Rethinking legal obligations for AI systems
These gaps complicate enforcement. When regulators begin to suspect profiling by proxy or other forms of indirect data exploitation, they are often forced to retrofit existing statutory concepts to an entirely new technological reality that privacy law never anticipated.
The inference provisions of the Colorado Privacy Act illustrate one early attempt to close that gap, treating certain algorithmic conclusions as sensitive data. They impose obligations of deletion, disclosure, and purpose limitation similar to those applied to more traditional categories of personal information.
The CCPA similarly recognizes sensitive attributes such as health status and sexual orientation. Yet the law's logic still depends on a model of direct data collection and informed consent — one that fails to capture the way AI systems can generate personal insights about someone who never shared data in the first place. When inferences arise through contextual or relational patterns, the traditional legal assumption that privacy protection begins with a data transaction between the subject and the controller begins to collapse, exposing the limits of a framework that tie rights and obligations to direct collection rather than insights systems can generate.
Looking forward, one emerging theme is that privacy by proxy is not an anomaly but a signal that consent, context, and control must be redefined. Organizations using sophisticated AI systems will increasingly need to anticipate when their models generate inferences about individuals who never engaged with them. They must also implement preventative design choices that either minimize that possibility or mitigate its effects through anonymization, aggregation or validation across groups rather than individuals.

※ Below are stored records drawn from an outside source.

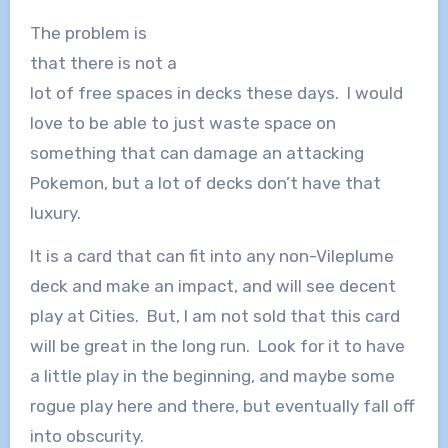
The problem is
that there is not a
lot of free spaces in decks these days. I would
love to be able to just waste space on
something that can damage an attacking
Pokemon, but a lot of decks don’t have that
luxury.
It is a card that can fit into any non-Vileplume
deck and make an impact, and will see decent
play at Cities. But, I am not sold that this card
will be great in the long run. Look for it to have
a little play in the beginning, and maybe some
rogue play here and there, but eventually fall off
into obscurity.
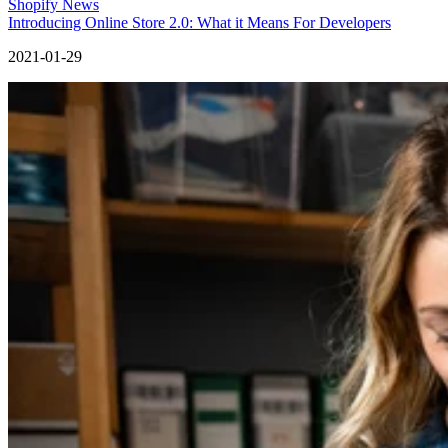
Shopify News
Introducing Online Store 2.0: What it Means For Developers
2021-01-29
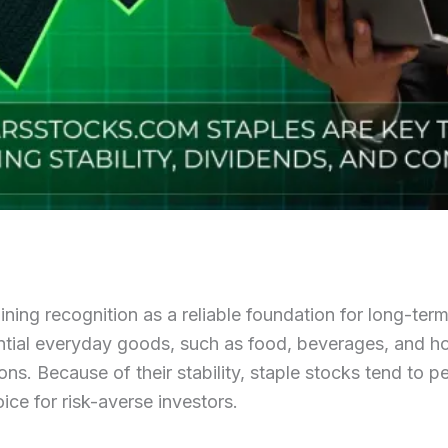
ning recognition as a reliable foundation for long-ter
tial everyday goods, such as food, beverages, and ho
s. Because of their stability, staple stocks tend to p
ce for risk-averse investors.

Transparency expectations are evolving as well. Notices might one day include language acknowledging that predictions could be made about a person based on the activities of others within their social or geographic network. Although such disclosures remain hypothetical, they express a broader truth that data ecosystems are porous and that accountability cannot be confined to direct user relationships. To meet that challenge, controllers may need to maintain detailed data inventories, conduct recurring impact assessments, and treat cross-linkages between data subjects as a potential source of risk in themselves, not merely as a technical artifact of processing.
Contemporary privacy statutes still rest on the premise that if an organization collects an individual's data, it must handle it responsibly. However, that premise no longer captures the dynamics of an AI environment in which information is constantly generated, inferred and recombined in ways that transcend any individual's explicit input.
Once privacy depends on ambient or relational signals rather than direct exchanges, advocates and regulators alike must begin to conceive of protection as a collective and contextual right, not an exclusively individual one.
Whether that evolution occurs through legislative reform or the gradual formation of new professional norms, the trajectory points toward a world in which every inference about a person carries the same legal and ethical gravity as direct collection.
In the interim, organizations developing or deploying AI systems should operate with the understanding that these inferences constitute personal data and should be governed as such since regulators are only beginning to articulate what it means to protect privacy by proxy in a world increasingly shaped by machine perception and predictive logic.
Jennifer Dickey, AIGP, CIPP/E, CIPP/US, CIPM, CIPT, FIP, is data privacy and AI associate attorney at Dykema.